▸ **Records to use**
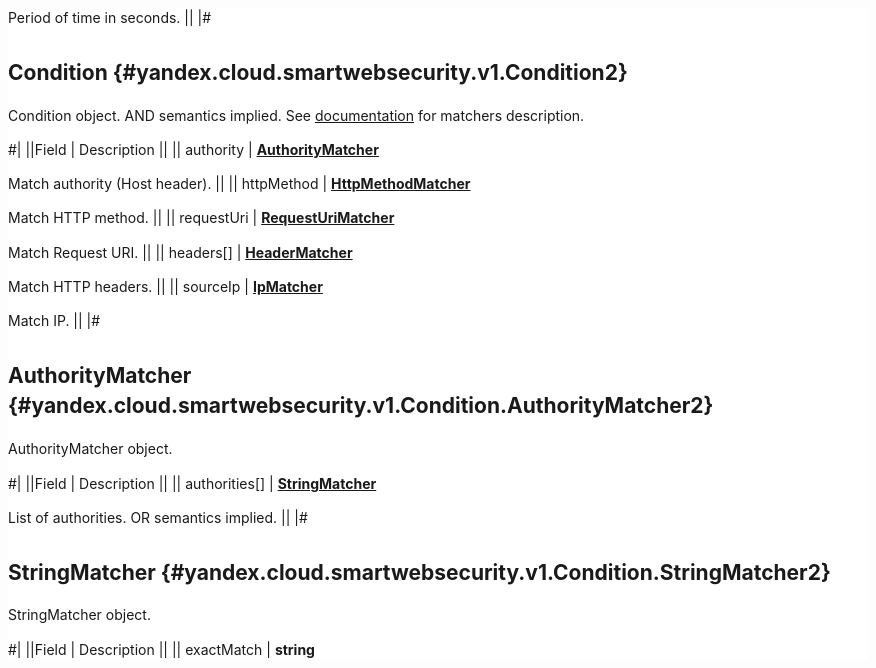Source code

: Period of time in seconds. ||
|#

## Condition {#yandex.cloud.smartwebsecurity.v1.Condition2}

Condition object. AND semantics implied.
See [documentation](/docs/smartwebsecurity/concepts/conditions) for matchers description.

#|
||Field | Description ||
|| authority | **[AuthorityMatcher](#yandex.cloud.smartwebsecurity.v1.Condition.AuthorityMatcher2)**

Match authority (Host header). ||
|| httpMethod | **[HttpMethodMatcher](#yandex.cloud.smartwebsecurity.v1.Condition.HttpMethodMatcher2)**

Match HTTP method. ||
|| requestUri | **[RequestUriMatcher](#yandex.cloud.smartwebsecurity.v1.Condition.RequestUriMatcher2)**

Match Request URI. ||
|| headers[] | **[HeaderMatcher](#yandex.cloud.smartwebsecurity.v1.Condition.HeaderMatcher2)**

Match HTTP headers. ||
|| sourceIp | **[IpMatcher](#yandex.cloud.smartwebsecurity.v1.Condition.IpMatcher2)**

Match IP. ||
|#

## AuthorityMatcher {#yandex.cloud.smartwebsecurity.v1.Condition.AuthorityMatcher2}

AuthorityMatcher object.

#|
||Field | Description ||
|| authorities[] | **[StringMatcher](#yandex.cloud.smartwebsecurity.v1.Condition.StringMatcher2)**

List of authorities. OR semantics implied. ||
|#

## StringMatcher {#yandex.cloud.smartwebsecurity.v1.Condition.StringMatcher2}

StringMatcher object.

#|
||Field | Description ||
|| exactMatch | **string**
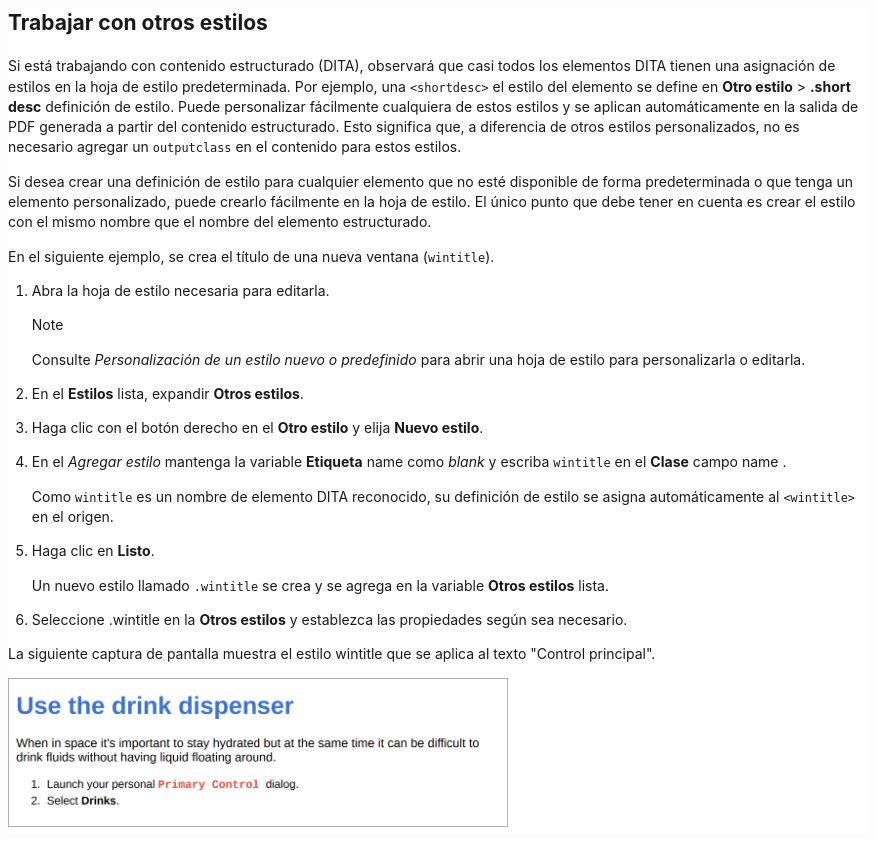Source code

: ## Trabajar con otros estilos

Si está trabajando con contenido estructurado (DITA), observará que casi todos los elementos DITA tienen una asignación de estilos en la hoja de estilo predeterminada. Por ejemplo, una `<shortdesc>` el estilo del elemento se define en **Otro estilo** > **.short desc** definición de estilo. Puede personalizar fácilmente cualquiera de estos estilos y se aplican automáticamente en la salida de PDF generada a partir del contenido estructurado. Esto significa que, a diferencia de otros estilos personalizados, no es necesario agregar un `outputclass` en el contenido para estos estilos.

Si desea crear una definición de estilo para cualquier elemento que no esté disponible de forma predeterminada o que tenga un elemento personalizado, puede crearlo fácilmente en la hoja de estilo. El único punto que debe tener en cuenta es crear el estilo con el mismo nombre que el nombre del elemento estructurado.

En el siguiente ejemplo, se crea el título de una nueva ventana (`wintitle`).

1. Abra la hoja de estilo necesaria para editarla.

   >[!NOTE]
   Consulte *Personalización de un estilo nuevo o predefinido* para abrir una hoja de estilo para personalizarla o editarla.

1. En el **Estilos** lista, expandir **Otros estilos**.

1. Haga clic con el botón derecho en el **Otro estilo** y elija **Nuevo estilo**.

1. En el *Agregar estilo* mantenga la variable **Etiqueta** name como *blank* y escriba `wintitle` en el **Clase** campo name .

   Como `wintitle` es un nombre de elemento DITA reconocido, su definición de estilo se asigna automáticamente al `<wintitle>` en el origen.

1. Haga clic en **Listo**.

   Un nuevo estilo llamado `.wintitle` se crea y se agrega en la variable **Otros estilos** lista.

1. Seleccione .wintitle en la **Otros estilos** y establezca las propiedades según sea necesario.

La siguiente captura de pantalla muestra el estilo wintitle que se aplica al texto &quot;Control principal&quot;.

<img src="./assets/other-style-wintitle.png" width="500">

▸ **Assignment**
Please give the records above again exactly as they stand, with no pictures.

▸ **Task result**
Source code

: Period of time in seconds. ||
|#

## Condition {#yandex.cloud.smartwebsecurity.v1.Condition2}

Condition object. AND semantics implied.
See [documentation](/docs/smartwebsecurity/concepts/conditions) for matchers description.

#|
||Field | Description ||
|| authority | **[AuthorityMatcher](#yandex.cloud.smartwebsecurity.v1.Condition.AuthorityMatcher2)**

Match authority (Host header). ||
|| httpMethod | **[HttpMethodMatcher](#yandex.cloud.smartwebsecurity.v1.Condition.HttpMethodMatcher2)**

Match HTTP method. ||
|| requestUri | **[RequestUriMatcher](#yandex.cloud.smartwebsecurity.v1.Condition.RequestUriMatcher2)**

Match Request URI. ||
|| headers[] | **[HeaderMatcher](#yandex.cloud.smartwebsecurity.v1.Condition.HeaderMatcher2)**

Match HTTP headers. ||
|| sourceIp | **[IpMatcher](#yandex.cloud.smartwebsecurity.v1.Condition.IpMatcher2)**

Match IP. ||
|#

## AuthorityMatcher {#yandex.cloud.smartwebsecurity.v1.Condition.AuthorityMatcher2}

AuthorityMatcher object.

#|
||Field | Description ||
|| authorities[] | **[StringMatcher](#yandex.cloud.smartwebsecurity.v1.Condition.StringMatcher2)**

List of authorities. OR semantics implied. ||
|#

## StringMatcher {#yandex.cloud.smartwebsecurity.v1.Condition.StringMatcher2}

StringMatcher object.

#|
||Field | Description ||
|| exactMatch | **string**
Source code

: ## Trabajar con otros estilos

Si está trabajando con contenido estructurado (DITA), observará que casi todos los elementos DITA tienen una asignación de estilos en la hoja de estilo predeterminada. Por ejemplo, una `<shortdesc>` el estilo del elemento se define en **Otro estilo** > **.short desc** definición de estilo. Puede personalizar fácilmente cualquiera de estos estilos y se aplican automáticamente en la salida de PDF generada a partir del contenido estructurado. Esto significa que, a diferencia de otros estilos personalizados, no es necesario agregar un `outputclass` en el contenido para estos estilos.

Si desea crear una definición de estilo para cualquier elemento que no esté disponible de forma predeterminada o que tenga un elemento personalizado, puede crearlo fácilmente en la hoja de estilo. El único punto que debe tener en cuenta es crear el estilo con el mismo nombre que el nombre del elemento estructurado.

En el siguiente ejemplo, se crea el título de una nueva ventana (`wintitle`).

1. Abra la hoja de estilo necesaria para editarla.

   >[!NOTE]
   Consulte *Personalización de un estilo nuevo o predefinido* para abrir una hoja de estilo para personalizarla o editarla.

1. En el **Estilos** lista, expandir **Otros estilos**.

1. Haga clic con el botón derecho en el **Otro estilo** y elija **Nuevo estilo**.

1. En el *Agregar estilo* mantenga la variable **Etiqueta** name como *blank* y escriba `wintitle` en el **Clase** campo name .

   Como `wintitle` es un nombre de elemento DITA reconocido, su definición de estilo se asigna automáticamente al `<wintitle>` en el origen.

1. Haga clic en **Listo**.

   Un nuevo estilo llamado `.wintitle` se crea y se agrega en la variable **Otros estilos** lista.

1. Seleccione .wintitle en la **Otros estilos** y establezca las propiedades según sea necesario.

La siguiente captura de pantalla muestra el estilo wintitle que se aplica al texto &quot;Control principal&quot;.

<img src="./assets/other-style-wintitle.png" width="500">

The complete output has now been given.